ABSTRACT

In November 1997, Europe’s leaders launched the European Employment Strategy (EES). Based on the new employment title of the Amsterdam Treaty, they hoped to emulate the success of the Maastricht convergence criteria, using similar methods of putting pressure on Member States to improve employment performance, albeit without the possibility of formal sanctions. The EES marked a double shift in employment policy: it strove to end two decades of restrictive supply policies with which European politicians had responded to the job crisis; and it was the first attempt to engage EU Member States in an internationally coordinated policy. Allan Larsson, then Director-General of Employment and Social Affairs at

the Commission, described the new European approach to unemployment as a ‘radical policy reorientation … replacing the old “wait and see” attitude – the politics of passivity – with a new active, preventive policy’ (Larsson 1998: 402).

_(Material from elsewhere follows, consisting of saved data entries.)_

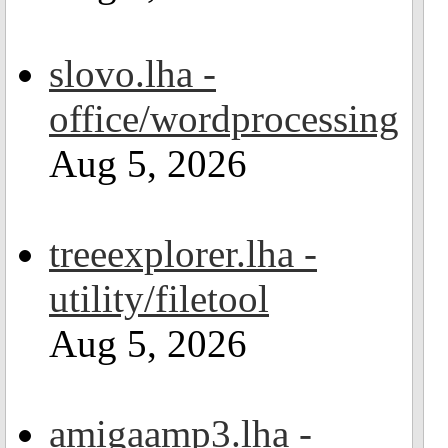
slovo.lha -
office/wordprocessing
Aug 5, 2026
treeexplorer.lha -
utility/filetool
Aug 5, 2026
amigaamp3.lha -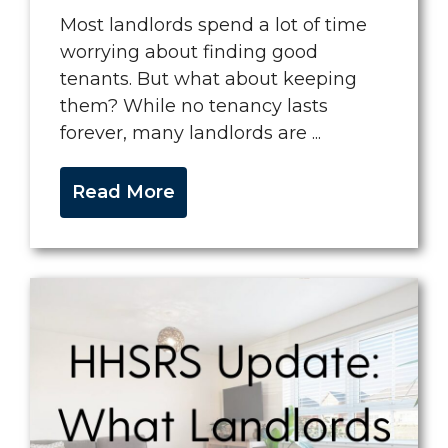
Most landlords spend a lot of time
worrying about finding good
tenants. But what about keeping
them? While no tenancy lasts
forever, many landlords are ...
Read More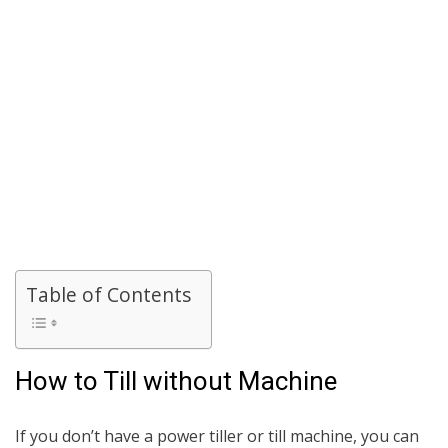
Table of Contents
How to Till without Machine
If you don’t have a power tiller or till machine, you can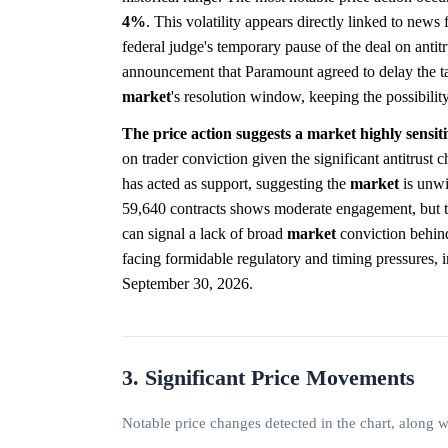
4%
. This volatility appears directly linked to news
federal judge's temporary pause of the deal on antit
announcement that Paramount agreed to delay the take
market
's resolution window, keeping the possibility
The price action suggests a market highly sensit
on trader conviction given the significant antitrust
has acted as support, suggesting the
market
is unwil
59,640 contracts shows moderate engagement, but t
can signal a lack of broad
market
conviction behind 
facing formidable regulatory and timing pressures, in
September 30, 2026.
3. Significant Price Movements
Notable price changes detected in the chart, along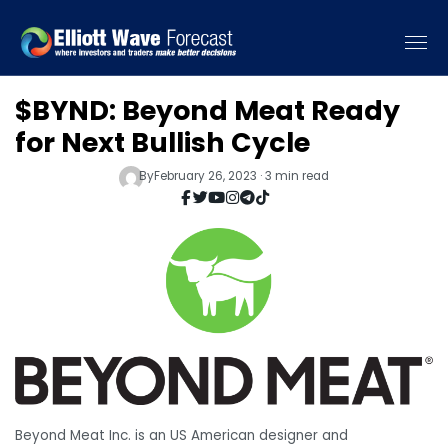
$BYND: Beyond Meat Ready
for Next Bullish Cycle
By
February 26, 2023 · 3 min read
Beyond Meat Inc. is an US American designer and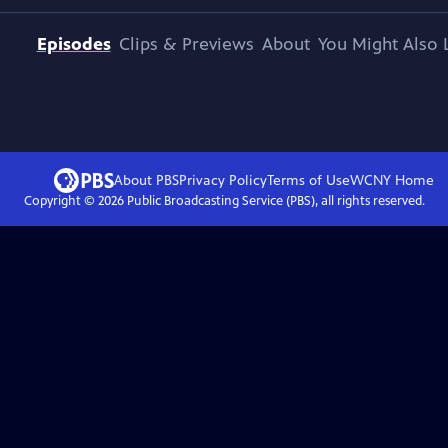
Episodes
Clips & Previews
About
You Might Also 
About PBS
Privacy Policy
Terms of Use
WCNY
Home
Copyright ©
2026
Public Broadcasting Service (PBS), all rights reserved.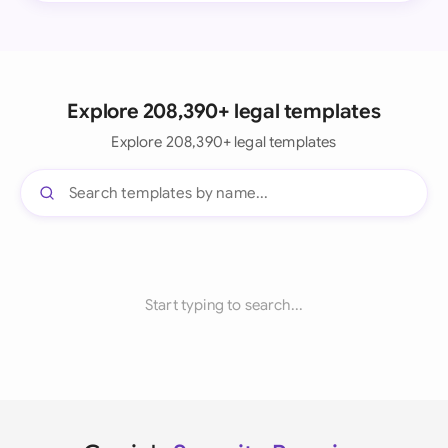
Explore 208,390+ legal templates
Explore 208,390+ legal templates
Start typing to search...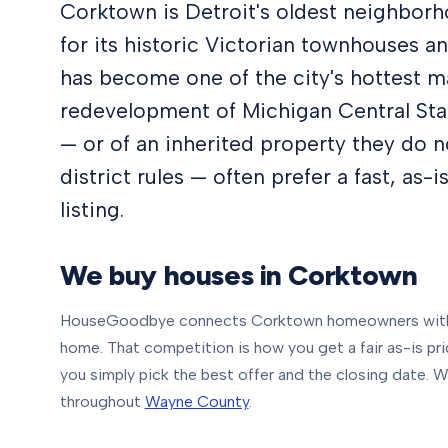
Corktown is Detroit's oldest neighbor
for its historic Victorian townhouses an
has become one of the city's hottest m
redevelopment of Michigan Central Sta
— or of an inherited property they do n
district rules — often prefer a fast, as-
listing.
We buy houses in
Corktown
HouseGoodbye connects
Corktown
homeowners with 
home. That competition is how you get a fair as-is pric
you simply pick the best offer and the closing date.
We
throughout
Wayne County
.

The new policy engaged European politicians in a common effort to combat long-term unemployment and increase labour market participation, reversing the many policies (more and longer benefits for older, disabled, and long-term unemployed workers; delaying the entry into the labour force or bringing forward retirement; general rounds of working-time reduction) with which many people in working age had been eased out of the labour market. In the 1990s these policies became widely seen as policy failure and, if continued, a threat to the survival of the European welfare state. This chapter analyses the multiple policy and learning effects of the new

approach. It starts, in the next section, with a brief presentation of the

background and operation of the EES and its older sister, the OECD Job Strategy. In the absence of binding sanctions, and with weak financial incentives, mutual learning and discursive diffusion, together with peer pressure, are the most plausible among the mechanisms of influence on Member States (Knill and Lehmkuhl 2002). The comparative case studies of Sweden, Denmark, the UK, the Netherlands, Germany, Italy, and France in Zeitlin and Pochet (2005) revealed four mechanisms for domestic influence: peer pressure, i.e. reputation loss through naming and shaming; socialization and discursive diffusion of the new ‘activation’ and ‘flexicurity’ discourses; mutual learning of ‘best’ or ‘good’ practices; and the strategic use of European policies as a ‘lever’ by domestic actors, for instance as a means to gain more financial resources for public employment services (Zeitlin 2005: 476-7). My focus, in this chapter is on the role of discursive diffusion and mutual learning. Section 2 outlines the theory of policy learning, diffusion and convergence, and offers three key hypotheses on the dynamics of learning and diffusion applied to employment policy. Sections 3-5 review the evidence for these hypotheses. Section 6 summarizes the chapter and draws conclusions.